I can hardly believe I have never shared my recipe for Homemade Vegetable Stock! This is a wonderful recipe that I learnt from my German grandmother (Thanks Omi!) and is an absolute staple of the German kitchen.
Once you see just how quick and easy it is to make and how good it tastes, you’ll never bother with supermarket stock or bouillon cubes again.
About this recipe
Making vegetable stock paste at home is a simple matter of finely dicing some fresh vegetables and flavoursome aromatics, mixing with salt (a natural preservative) and then using it in any recipe that calls for veggie stock. That means it is perfect as the base for soups, stews, sauces and more.
Better Than Store-Bought
You know and control EXACTLY what goes into your homemade stock, so it’s a million times better than store bought! Looking at the packet of some veggie stock cubes you’ll likely find the usual suspects in these sort of things: Palm oil, maltodextrin, and plenty of sugar to name just a few.
In your homemade vegetable stock paste, there are only vegetables and salt. And guess what? It still packs a huge punch. Add some sun-dried tomatoes for a colour and flavour boost. Making a lot of Asian dishes? Add in some garlic and ginger or a little chilli (so good!).
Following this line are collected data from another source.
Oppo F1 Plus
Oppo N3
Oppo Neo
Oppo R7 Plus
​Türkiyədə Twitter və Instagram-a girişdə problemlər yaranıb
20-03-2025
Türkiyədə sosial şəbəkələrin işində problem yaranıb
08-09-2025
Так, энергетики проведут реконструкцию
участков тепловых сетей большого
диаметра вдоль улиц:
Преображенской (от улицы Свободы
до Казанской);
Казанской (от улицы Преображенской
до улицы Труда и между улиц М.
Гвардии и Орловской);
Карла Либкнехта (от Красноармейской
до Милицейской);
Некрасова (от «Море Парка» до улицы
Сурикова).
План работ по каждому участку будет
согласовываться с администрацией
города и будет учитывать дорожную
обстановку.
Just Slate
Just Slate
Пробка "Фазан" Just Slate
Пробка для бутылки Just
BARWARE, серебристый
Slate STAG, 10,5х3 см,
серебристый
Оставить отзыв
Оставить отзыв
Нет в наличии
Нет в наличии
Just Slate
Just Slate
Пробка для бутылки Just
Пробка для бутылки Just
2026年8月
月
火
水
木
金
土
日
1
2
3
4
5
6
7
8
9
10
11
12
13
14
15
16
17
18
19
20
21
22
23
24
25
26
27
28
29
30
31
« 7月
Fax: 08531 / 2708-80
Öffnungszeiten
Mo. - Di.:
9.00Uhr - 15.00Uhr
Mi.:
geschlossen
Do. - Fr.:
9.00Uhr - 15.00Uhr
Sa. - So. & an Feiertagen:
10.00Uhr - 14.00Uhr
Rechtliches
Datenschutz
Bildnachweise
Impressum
You have total flexibility.
How To Use Vegetable Stock Paste?
Just like you would use stock or bouillon powder! Stir around a tablespoon of your paste into 500ml of water, taste and add a little more if you like then use as the recipe calls. So easy!
I’ve given the ingredients here in the recipe for a very simple, base vegetable stock, but add in other vegetables of aromatics to suit your cooking needs. This is a great way to do a bit of a vegetable drawer cleanout. Got some saggy old herbs or soft carrots? In they go!
Recipe Ideas
This is the ideal stock to use in recipes like my Butternut Squash and Sage Risotto or Turkish Red Lentil Soup. It also makes a fantastic gift, so make up a few extra jars for Christmas gifts.
FREQUENTLY ASKED QUESTIONS
How long does Homemade Vegetable Stock Paste keep?
In the fridge, Homemade Vegetable Stock will last a year or more. It will be perfectly fine in a cool, dark cupboard as well – I find the colour fades a little over time but the salt preserves it and keeps it perfectly safe to eat.
Can I dry the paste to make stock powder?
Yes! Lots of people do this! I have a big fridge so I don’t mind having a couple of jars on the go. However, if you’d prefer to dry out the paste, spread it thinly over a piece of baking paper on a tray and dry in a very low oven (65°C / 150°F) for a few hours until the mixture has dried out and breaks apart easily. Whizz in the blender or food processor to fine crumbs and store in clean, dry jars.
Can I double the recipe to make extra stock?
Absolutely! Just keep to the ratio of salt to pureed vegetables.
Can I use iodised salt to make this stock?
I was taught that iodised salt can cause pickles and preserves to have colour or flavour problems, however, a report from the World Health Organisation from all the way back in 1996 suggests that it is absolutely fine.
Use this stock anywhere you would normally use cubes or powder: soups, stews or risottos are all delicious!
Homemade Vegetable Stock Recipe
Homemade Vegetable Stock
Ingredients
- 3 carrots
- 1 leek
- 1 bay leaf
- ¼ head of celeriac or: 2 large ribs celery, with their leaves
- small bunch parsley
- 75 g sea salt
optional:
- 1 parsnip
- handful sun-dried tomatoes
Instructions
- PREPARE: Wash and roughly chop all vegetables and herbs.
- PROCESS VEGETABLES: Dice very finely in a food processor with the blade attachment fitted, or by passing through a meat grinder.
- ADD SALT: Weigh the mixture and stir through 15-20g sea salt for every 100g vegetable puree (eg: 500g vegetables = 100g sea salt).
- TRANSFER TO JARS: Pack into sterilised glass jars, pressing down to remove any air bubbles. Store in the refrigerator for up to 1 year.
- USE: To use, dissolve approximately 1 Tbsp paste in 500ml / 2 cups of warm water, to taste.
Notes
- I use a meat grinder to chop up the vegetables, but you can just as easily use a food processor, or grate or chop the vegetables very finely.
- This is a base recipe, so you can add aromatics to suit your tastes!
- If you’d prefer to dry out the paste, spread it thinly over a piece of baking paper on a tray and dry in a very low oven (65°C / 150°F) for a few hours until the mixture has dried out and breaks apart easily. Whizz in the blender or food processor to fine crumbs and store in clean, dry jars.